Configuring Data Fabric to Track User Behavior

Describes how to configure Data Fabric to be able to track user behavior.

When auditing is enabled in Data Fabric, files, streams, S3 objects, and tables can be audited for cluster administration and/or data access operations. See Enabling and Disabling Auditing of Cluster Administration to enable auditing for cluster administration.

NOTE
Audit logs are generated into audit log files when auditing is enabled.

See Streaming Audit Logs for information on audit log streaming. See Enabling and Disabling Audit Streaming Using the CLI to enable audit streaming.

Data Fabric generates audit logs for the services that are related to various Data Fabric components. The services include CLDB, S3, MFS, auth. Auth logs are authentication audit logs.

Auditing is useful to record user behavior and assists in tracking anomalies or potential data security threats with respect to Data Fabric. See Auditing in Data Fabric for information on auditing.

See Log files on information about the various log files generated by Data Fabric.

See Viewing Audit Logs for information on how to view audit logs in Data Fabric.

Data Fabric audit logs provide insights into the activity that has taken place in relation to a cluster. The insight service is available as a distributed service on a cluster/fabric, when run in production mode.

The audit logs are stored on nodes on which the respective Data Fabric service runs. This makes it cumbersome to establish a correlation between the various logs.

Data Fabric stores audit logs in files and the audit logs can be directed to streams. However, it is not possible to run queries on streams data. Hence, the insight service picks the streams data and adds the audit data on to the respective Apache Iceberg tables.

Tools like Apache Spark can be used to run queries on the audit log data stored on Apache Iceberg, and tools like Apache Zeppelin can be used to provide graphical insights. Apache Zeppelin can make use of customizable queries to generate dashboards.

NOTE
Data Fabric creates the relevant Iceberg tables for storage of insight data on successful installation of the mapr-hivemetastore package.

When you wish to run the insight service in a trial mode, enable audit streams so that the audit logs from the audit log files are available on streams as well. The audit data can be transferred to Apache Iceberg tables and this data can be further analyzed by using Apache Spark or Apache Zeppelin.

IMPORTANT
The insight service must be installed on all nodes of your cluster/fabric to effectively gather information about activities and events recorded in the audit log for each node. All the data gathered by the insight service is stored in a single set of Iceberg tables.

You can write applications that consume the audit log data stored on Iceberg to detect anomalies in user behavior.

The insight service can be installed from mapr-insight package available on the HPE website that hosts the MEP packages.

The insight service uses Hive Metastore to store and manage the Iceberg catalog.

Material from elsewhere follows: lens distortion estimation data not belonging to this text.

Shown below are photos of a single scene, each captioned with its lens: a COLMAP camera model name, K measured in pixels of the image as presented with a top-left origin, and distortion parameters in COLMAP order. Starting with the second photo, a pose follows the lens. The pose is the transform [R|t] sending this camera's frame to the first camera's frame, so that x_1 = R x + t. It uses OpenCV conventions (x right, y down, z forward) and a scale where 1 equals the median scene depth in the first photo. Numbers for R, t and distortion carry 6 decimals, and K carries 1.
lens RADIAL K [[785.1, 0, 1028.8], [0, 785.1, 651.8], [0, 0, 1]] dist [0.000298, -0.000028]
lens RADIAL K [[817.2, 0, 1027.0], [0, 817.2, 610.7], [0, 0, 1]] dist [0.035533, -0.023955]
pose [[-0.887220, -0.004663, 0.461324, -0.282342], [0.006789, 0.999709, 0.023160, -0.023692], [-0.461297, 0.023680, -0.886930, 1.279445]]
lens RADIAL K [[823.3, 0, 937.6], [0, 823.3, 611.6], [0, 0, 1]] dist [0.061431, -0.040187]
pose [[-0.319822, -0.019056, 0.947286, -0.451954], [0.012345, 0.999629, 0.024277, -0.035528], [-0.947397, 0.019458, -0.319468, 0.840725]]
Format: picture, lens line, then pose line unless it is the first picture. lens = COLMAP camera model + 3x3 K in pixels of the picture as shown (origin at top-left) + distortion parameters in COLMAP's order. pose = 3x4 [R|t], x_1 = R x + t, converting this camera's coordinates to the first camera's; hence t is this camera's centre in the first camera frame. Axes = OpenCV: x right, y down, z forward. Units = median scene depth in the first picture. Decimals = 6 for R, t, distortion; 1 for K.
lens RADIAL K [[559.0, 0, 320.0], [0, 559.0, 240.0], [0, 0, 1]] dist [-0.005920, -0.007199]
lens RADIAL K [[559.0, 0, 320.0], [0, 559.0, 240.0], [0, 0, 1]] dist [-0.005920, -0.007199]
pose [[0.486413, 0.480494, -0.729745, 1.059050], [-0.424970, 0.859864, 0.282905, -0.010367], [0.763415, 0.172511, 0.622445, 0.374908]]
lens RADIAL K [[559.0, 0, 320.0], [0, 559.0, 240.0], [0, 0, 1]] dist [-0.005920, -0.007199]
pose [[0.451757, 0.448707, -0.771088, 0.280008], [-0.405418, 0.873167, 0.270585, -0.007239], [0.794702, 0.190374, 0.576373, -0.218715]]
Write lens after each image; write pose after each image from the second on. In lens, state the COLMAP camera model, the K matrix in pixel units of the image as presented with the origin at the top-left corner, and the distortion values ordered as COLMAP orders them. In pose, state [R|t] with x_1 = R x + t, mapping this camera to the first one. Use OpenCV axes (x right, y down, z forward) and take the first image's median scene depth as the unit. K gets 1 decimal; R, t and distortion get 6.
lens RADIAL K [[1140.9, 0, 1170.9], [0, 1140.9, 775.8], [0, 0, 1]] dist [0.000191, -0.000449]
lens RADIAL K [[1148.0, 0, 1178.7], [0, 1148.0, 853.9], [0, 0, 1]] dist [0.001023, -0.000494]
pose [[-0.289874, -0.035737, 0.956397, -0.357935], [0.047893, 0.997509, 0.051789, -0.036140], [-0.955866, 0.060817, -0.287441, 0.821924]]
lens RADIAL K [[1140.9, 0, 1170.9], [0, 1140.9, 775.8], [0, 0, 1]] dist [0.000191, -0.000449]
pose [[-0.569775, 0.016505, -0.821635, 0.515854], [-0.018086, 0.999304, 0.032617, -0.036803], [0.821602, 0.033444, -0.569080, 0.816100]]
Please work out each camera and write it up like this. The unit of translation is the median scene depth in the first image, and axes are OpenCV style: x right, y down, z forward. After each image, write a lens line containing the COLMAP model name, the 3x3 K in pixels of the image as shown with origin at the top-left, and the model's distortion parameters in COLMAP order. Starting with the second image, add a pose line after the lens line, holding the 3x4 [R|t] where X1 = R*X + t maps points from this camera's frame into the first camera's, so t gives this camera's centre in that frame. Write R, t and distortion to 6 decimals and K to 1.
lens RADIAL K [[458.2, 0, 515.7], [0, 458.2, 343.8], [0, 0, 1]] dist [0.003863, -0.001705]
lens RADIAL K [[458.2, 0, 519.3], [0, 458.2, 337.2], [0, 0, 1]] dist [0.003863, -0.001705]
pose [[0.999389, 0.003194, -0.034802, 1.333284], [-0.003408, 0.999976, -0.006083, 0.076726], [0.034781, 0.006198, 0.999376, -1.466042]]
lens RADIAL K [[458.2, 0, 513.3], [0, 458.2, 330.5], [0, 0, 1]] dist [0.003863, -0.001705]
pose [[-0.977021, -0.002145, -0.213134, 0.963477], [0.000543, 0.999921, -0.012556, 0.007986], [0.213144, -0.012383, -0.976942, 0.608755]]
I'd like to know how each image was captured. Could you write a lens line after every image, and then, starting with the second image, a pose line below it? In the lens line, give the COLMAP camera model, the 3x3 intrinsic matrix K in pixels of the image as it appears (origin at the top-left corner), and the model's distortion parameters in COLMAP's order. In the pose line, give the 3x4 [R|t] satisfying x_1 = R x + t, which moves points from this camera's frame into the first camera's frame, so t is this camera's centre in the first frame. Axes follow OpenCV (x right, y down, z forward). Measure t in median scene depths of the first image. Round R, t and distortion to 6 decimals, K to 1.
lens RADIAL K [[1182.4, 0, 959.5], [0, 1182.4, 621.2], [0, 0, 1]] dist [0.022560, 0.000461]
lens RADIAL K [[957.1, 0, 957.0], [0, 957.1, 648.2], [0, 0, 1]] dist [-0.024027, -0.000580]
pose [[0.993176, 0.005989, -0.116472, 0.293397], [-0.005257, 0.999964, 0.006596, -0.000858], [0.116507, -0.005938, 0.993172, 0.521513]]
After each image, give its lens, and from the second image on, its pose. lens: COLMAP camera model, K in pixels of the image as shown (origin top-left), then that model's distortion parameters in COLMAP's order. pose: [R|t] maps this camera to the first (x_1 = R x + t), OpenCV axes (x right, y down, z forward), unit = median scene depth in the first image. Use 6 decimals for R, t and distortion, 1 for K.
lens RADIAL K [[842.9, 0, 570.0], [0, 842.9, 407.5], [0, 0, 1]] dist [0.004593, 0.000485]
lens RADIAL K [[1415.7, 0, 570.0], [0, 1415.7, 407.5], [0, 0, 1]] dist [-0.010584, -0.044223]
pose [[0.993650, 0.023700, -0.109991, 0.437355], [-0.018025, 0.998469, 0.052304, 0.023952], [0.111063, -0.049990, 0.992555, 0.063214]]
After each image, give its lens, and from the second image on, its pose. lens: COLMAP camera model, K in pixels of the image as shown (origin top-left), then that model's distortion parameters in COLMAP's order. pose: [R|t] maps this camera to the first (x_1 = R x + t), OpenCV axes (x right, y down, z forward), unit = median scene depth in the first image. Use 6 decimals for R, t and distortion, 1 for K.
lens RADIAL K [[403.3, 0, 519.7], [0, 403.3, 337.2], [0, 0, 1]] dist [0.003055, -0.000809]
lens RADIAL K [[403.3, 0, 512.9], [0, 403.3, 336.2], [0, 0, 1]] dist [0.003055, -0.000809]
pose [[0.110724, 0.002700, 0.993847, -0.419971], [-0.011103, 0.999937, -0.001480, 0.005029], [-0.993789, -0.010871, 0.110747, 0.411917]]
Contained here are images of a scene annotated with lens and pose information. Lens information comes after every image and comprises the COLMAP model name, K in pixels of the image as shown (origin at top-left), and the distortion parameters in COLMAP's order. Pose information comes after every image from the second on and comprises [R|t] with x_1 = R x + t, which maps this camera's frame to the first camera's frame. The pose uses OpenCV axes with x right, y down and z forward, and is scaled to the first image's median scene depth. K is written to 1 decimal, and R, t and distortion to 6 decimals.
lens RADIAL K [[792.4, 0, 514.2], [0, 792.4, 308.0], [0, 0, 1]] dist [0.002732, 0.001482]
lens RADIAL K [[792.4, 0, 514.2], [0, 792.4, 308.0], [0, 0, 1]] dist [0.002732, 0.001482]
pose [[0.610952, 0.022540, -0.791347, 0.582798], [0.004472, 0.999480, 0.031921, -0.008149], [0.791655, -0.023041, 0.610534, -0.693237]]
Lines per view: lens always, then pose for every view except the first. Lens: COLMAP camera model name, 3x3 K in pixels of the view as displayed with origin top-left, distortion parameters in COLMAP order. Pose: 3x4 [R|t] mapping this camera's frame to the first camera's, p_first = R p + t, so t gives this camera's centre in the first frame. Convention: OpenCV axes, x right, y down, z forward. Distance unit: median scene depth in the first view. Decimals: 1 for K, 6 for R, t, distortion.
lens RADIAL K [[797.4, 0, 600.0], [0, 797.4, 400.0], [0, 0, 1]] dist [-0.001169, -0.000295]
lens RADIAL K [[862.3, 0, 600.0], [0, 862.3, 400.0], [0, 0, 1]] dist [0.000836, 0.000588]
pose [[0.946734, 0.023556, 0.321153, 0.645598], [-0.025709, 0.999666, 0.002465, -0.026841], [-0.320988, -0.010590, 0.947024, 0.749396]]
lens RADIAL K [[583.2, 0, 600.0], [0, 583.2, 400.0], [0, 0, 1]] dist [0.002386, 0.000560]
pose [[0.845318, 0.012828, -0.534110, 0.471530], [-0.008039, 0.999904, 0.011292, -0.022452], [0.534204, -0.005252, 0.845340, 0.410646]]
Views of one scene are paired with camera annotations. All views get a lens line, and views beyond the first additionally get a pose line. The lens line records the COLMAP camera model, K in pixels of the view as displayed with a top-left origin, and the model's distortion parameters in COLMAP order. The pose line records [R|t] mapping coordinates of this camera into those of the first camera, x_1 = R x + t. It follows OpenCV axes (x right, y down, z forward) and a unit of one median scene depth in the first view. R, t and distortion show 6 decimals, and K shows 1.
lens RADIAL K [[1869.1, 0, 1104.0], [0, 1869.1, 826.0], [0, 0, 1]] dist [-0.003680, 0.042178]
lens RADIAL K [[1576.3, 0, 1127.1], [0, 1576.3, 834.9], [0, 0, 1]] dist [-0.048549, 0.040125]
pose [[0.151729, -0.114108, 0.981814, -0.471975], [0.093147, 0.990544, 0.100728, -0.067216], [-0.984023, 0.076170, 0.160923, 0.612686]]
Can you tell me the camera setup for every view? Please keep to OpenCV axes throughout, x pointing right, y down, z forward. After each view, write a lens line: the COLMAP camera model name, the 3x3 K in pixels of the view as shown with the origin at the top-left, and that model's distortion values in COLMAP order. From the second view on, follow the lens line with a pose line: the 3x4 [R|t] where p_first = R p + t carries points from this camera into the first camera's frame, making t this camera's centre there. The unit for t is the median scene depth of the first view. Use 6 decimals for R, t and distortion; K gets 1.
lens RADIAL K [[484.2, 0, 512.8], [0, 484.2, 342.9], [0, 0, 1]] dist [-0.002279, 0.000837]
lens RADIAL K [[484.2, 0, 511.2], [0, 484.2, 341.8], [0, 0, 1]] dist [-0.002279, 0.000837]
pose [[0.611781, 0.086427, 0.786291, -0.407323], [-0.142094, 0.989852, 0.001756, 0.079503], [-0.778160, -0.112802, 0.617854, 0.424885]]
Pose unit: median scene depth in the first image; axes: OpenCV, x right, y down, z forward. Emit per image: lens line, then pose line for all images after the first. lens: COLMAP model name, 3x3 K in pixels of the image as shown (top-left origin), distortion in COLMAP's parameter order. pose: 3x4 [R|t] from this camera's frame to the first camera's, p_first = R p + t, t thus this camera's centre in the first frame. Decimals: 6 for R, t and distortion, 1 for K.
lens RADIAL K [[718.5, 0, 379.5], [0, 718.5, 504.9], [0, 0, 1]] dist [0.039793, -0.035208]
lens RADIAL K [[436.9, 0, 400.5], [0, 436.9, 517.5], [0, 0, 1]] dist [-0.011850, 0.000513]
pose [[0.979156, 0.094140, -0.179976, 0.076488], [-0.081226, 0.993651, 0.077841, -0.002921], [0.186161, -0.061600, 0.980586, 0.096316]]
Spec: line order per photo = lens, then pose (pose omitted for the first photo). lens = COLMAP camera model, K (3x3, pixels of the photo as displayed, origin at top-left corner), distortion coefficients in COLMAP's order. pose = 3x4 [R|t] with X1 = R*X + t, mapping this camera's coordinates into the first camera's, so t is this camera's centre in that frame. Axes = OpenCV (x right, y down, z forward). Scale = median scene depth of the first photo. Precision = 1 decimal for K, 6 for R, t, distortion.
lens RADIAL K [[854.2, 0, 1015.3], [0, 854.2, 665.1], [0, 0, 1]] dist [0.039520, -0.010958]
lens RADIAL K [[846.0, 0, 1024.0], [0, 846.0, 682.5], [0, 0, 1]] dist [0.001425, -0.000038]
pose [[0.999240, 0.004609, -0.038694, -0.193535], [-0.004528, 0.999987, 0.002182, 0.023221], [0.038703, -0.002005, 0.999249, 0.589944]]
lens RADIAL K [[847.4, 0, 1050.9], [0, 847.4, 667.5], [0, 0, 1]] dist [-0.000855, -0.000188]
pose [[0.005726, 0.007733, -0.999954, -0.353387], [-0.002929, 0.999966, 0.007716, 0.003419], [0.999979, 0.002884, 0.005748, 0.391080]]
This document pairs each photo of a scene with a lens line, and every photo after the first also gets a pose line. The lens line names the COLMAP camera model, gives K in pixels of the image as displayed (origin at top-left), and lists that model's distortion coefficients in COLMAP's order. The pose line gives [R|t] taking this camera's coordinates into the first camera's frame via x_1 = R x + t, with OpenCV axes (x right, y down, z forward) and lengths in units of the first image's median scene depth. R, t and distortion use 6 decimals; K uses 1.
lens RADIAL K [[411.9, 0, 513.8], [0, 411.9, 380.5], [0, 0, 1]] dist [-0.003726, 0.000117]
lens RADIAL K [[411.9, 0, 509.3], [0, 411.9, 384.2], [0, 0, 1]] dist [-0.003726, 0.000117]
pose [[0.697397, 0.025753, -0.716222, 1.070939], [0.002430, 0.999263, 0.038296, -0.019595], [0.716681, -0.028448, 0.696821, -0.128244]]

Hive Metastore must be accessible to insight service for storing audit logs in Iceberg table. You must have the mapr-hivemetastore package installed and configured on your cluster to be able to use the insight service.

Hive Metastore requires a relational database management system like MySQL in production setups. See Using MySQL for the Hive Metastore to use MySQL with Hive Metastore.

To set up MySQL to work with the Hive Metastore and Data Fabric, see Configuring a Remote MySQL Database for Hive Metastore.

Data Fabric supports other production grade databases like PostgreSQL. See Configuring Data Fabric for Hive Metastore for details.

Types of Audit Logs Copied for Analysis

The following audit logs are expanded using a variant of expand-audit utility to include user-friendlier versions of uids, volids, etc. (usernames, volume names, etc.) before committing the logs to Iceberg table.

  • CLDB logs
  • MFS logs
  • authentication logs
  • S3 logs

There are four distinct Iceberg tables designated for each type of audit log stream. See Enabling Insight Gathering in Trial Mode and Enabling Insight Gathering in Production Mode for the Iceberg table names for each of the modes in which the insight gathering can be operated.

Configure Data Fabric to Track User Behavior

The insight service can be enabled to gather insights at the cluster level, type level, and the node level.

If you do not want data from nodes to be copied to Iceberg, you can disable audit log/insights from node. By default, insights are disabled. When insight feature is enabled at the global level, audit logs for all types and all nodes are committed to Iceberg tables periodically. insight commands are available to enable/disable insights based on the type of logs, or at the node level on a node-by-node basis.

IMPORTANT
Install and set up your fabric/cluster before installing the packages for the insight service and enabling the insight service.

You can use tools like Spark and Zeppelin to run queries on the Iceberg tables to generate various reports and charts required by you to detect any anomalies in user behavior related to the data access operations and cluster administration.

You can customize the insights with the insight CLI command.

For instance, you can turn off insight gathering on some nodes (although this is not recommended), or you can turn off insight gathering of certain audit components such as S3 due to heavy S3 traffic on your cluster/fabric.

Enable Insight Gathering

See insight cluster to enable insight gathering.